The Role of Collagen
The main nutritional component of pomo is collagen. Collagen is a structural protein in skin, tendons, ligaments, and bone. Cooked pomo's collagen becomes gelatin, which the body can absorb. Benefits linked to collagen consumption include supporting joint health and function, potentially reducing joint pain, and aiding skin elasticity and hydration, which might lessen wrinkles. Amino acids from gelatin also help in tissue repair.
Protein Quality in Pomo
Pomo's protein is mainly collagen, which is considered 'low-quality' as it lacks some essential amino acids needed for body function and tissue building. Foods like chicken, fish, or beef offer a more complete protein. Pomo should supplement, not replace, other protein sources.
Low Calorie and Other Nutrients
Pomo is low in calories and fat when boiled or stewed. This can make it a filling option without high fat content. It may also contain trace minerals like iron, magnesium, calcium, and zinc. Its texture can promote fullness, potentially helping with portion control.
Safety Concerns Regarding Pomo Preparation
A major concern with pomo is preparation safety. Unhygienic methods are sometimes used to process cowhide, including burning with old tires, rubber, and plastic to remove hair. This can expose pomo to toxic substances and heavy metals. NAFDAC in Nigeria has warned against these practices.
To reduce risks, buy pomo from reputable sources using clean methods like boiling and proper dehairing. White, properly prepared pomo is generally safer than dark, burnt varieties.

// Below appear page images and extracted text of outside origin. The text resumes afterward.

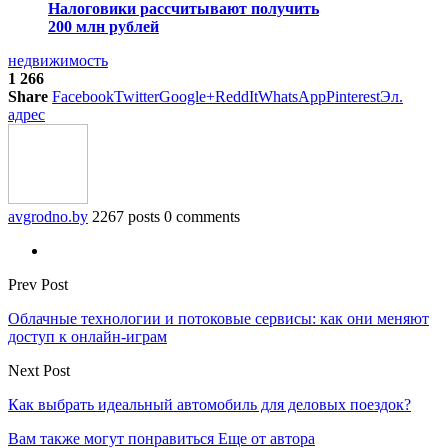
Налоговики рассчитывают получить
200 млн рублей
недвижимость
1 266
Share
Facebook
Twitter
Google+
ReddIt
WhatsApp
Pinterest
Эл.
адрес
avgrodno.by
2267 posts
0 comments
Prev Post
Облачные технологии и потоковые сервисы: как они меняют
доступ к онлайн-играм
Next Post
Как выбрать идеальный автомобиль для деловых поездок?
Вам также могут понравиться
Еще от автора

Pomo vs. Lean Meat: A Nutritional Comparison
| Feature | Pomo (Cow Skin) | Lean Beef (Muscle Meat) | 
|---|---|---|
| Primary Nutrient | Collagen (Low-quality protein) | Complete Protein (High-quality protein) | 
| Amino Acid Profile | Incomplete (lacks some essential amino acids) | Complete (contains all essential amino acids) | 
| Fat Content | Very low (if processed cleanly) | Varies, but typically higher than pomo | 
| Micronutrients | Trace amounts (calcium, iron, zinc) | Richer source (iron, B vitamins, zinc) | 
| Primary Use | Texture, flavor, filling agent | Primary protein source, muscle building | 
The Cultural and Economic Context
Pomo is culturally significant in West African cuisine, especially Nigeria. It's affordable, making it a staple for many, particularly lower-income households, as an alternative or addition to more costly meats. Its texture and ability to absorb flavors are highly valued.
Conclusion
Contrary to the myth, pomo does have nutritional value, primarily providing collagen, being low in calories, and containing trace minerals. However, its protein is of low biological value and shouldn't be the sole protein source. Safety is paramount due to potential contamination from unsafe processing methods. Choose clean, safely processed pomo from trusted vendors and consume in moderation as part of a varied diet.
A note on processing and safety
A study examining the microbiological and nutritional content of commercial pomo shows protein, fiber, and energy levels vary based on processing. Always select boiled or shaved white pomo over burnt varieties to avoid dangerous carcinogens.